### Study material

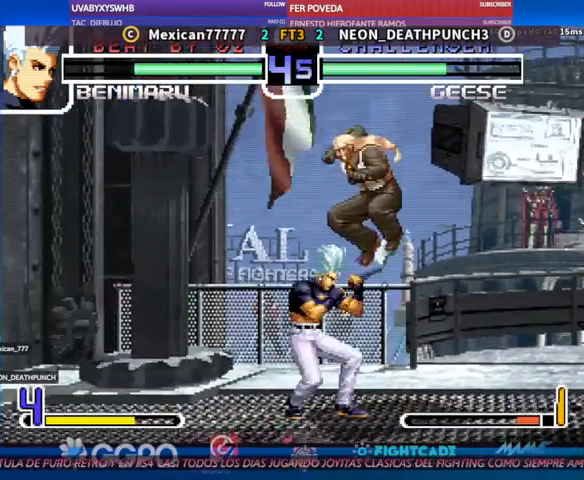
{"dt_ms": 500, "buttons": ["R1"], "left_stick": "down", "events": [[33, "left_stick", "down"], [67, "R1", "down"], [100, "R1", "up"], [167, "R1", "down"], [233, "R1", "up"], [267, "R1", "down"], [300, "R1", "up"], [333, "R1", "down"], [433, "R1", "up"], [467, "R1", "down"]]}
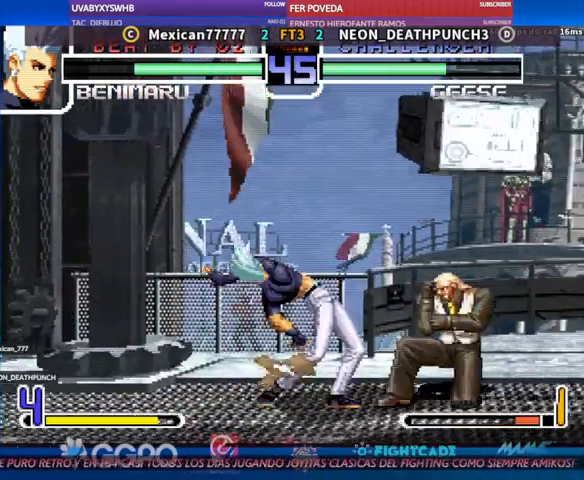
{"dt_ms": 500, "buttons": [], "left_stick": "down", "events": [[33, "R1", "up"]]}
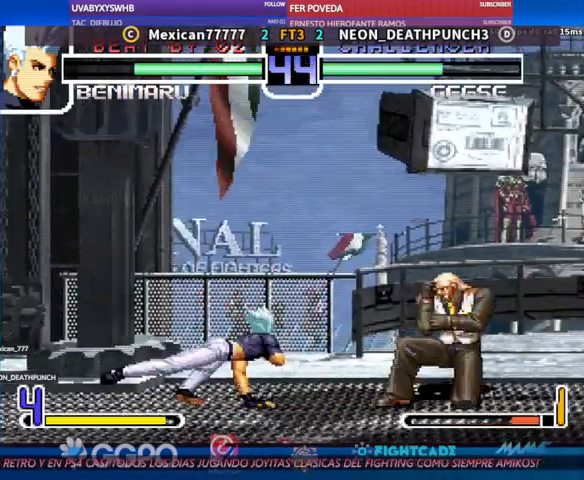
{"dt_ms": 500, "buttons": [], "left_stick": "center", "events": [[200, "left_stick", "center"], [267, "R1", "down"], [300, "R1", "up"], [333, "R1", "down"], [400, "R1", "up"], [467, "R1", "down"], [500, "R1", "up"]]}
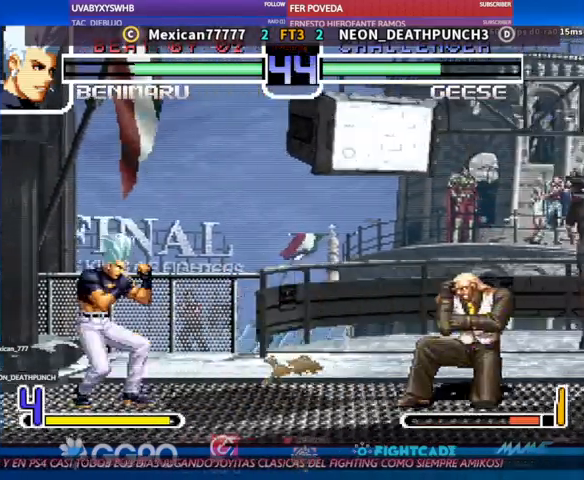
{"dt_ms": 500, "buttons": [], "left_stick": "down-left", "events": [[67, "R1", "down"], [133, "R1", "up"], [367, "left_stick", "down-left"], [400, "R1", "down"], [467, "R1", "up"]]}
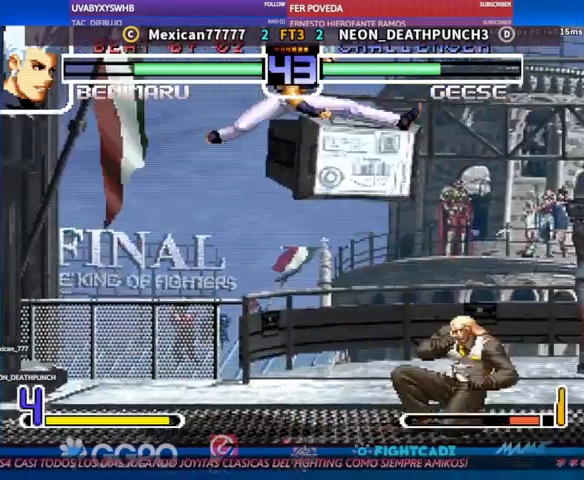
{"dt_ms": 500, "buttons": [], "left_stick": "up-left"}
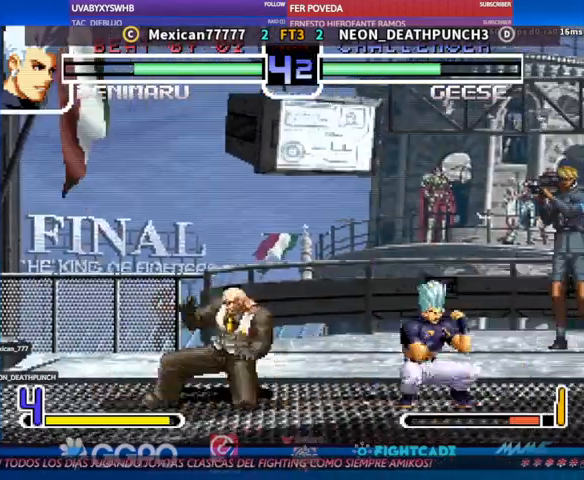
{"dt_ms": 500, "buttons": [], "left_stick": "center"}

######

What to do: Except for the pictures, give the data again word for word.

Exercise response:
{"dt_ms": 500, "buttons": ["R1"], "left_stick": "down", "events": [[33, "left_stick", "down"], [67, "R1", "down"], [100, "R1", "up"], [167, "R1", "down"], [233, "R1", "up"], [267, "R1", "down"], [300, "R1", "up"], [333, "R1", "down"], [433, "R1", "up"], [467, "R1", "down"]]}
{"dt_ms": 500, "buttons": [], "left_stick": "down", "events": [[33, "R1", "up"]]}
{"dt_ms": 500, "buttons": [], "left_stick": "center", "events": [[200, "left_stick", "center"], [267, "R1", "down"], [300, "R1", "up"], [333, "R1", "down"], [400, "R1", "up"], [467, "R1", "down"], [500, "R1", "up"]]}
{"dt_ms": 500, "buttons": [], "left_stick": "down-left", "events": [[67, "R1", "down"], [133, "R1", "up"], [367, "left_stick", "down-left"], [400, "R1", "down"], [467, "R1", "up"]]}
{"dt_ms": 500, "buttons": [], "left_stick": "up-left"}
{"dt_ms": 500, "buttons": [], "left_stick": "center"}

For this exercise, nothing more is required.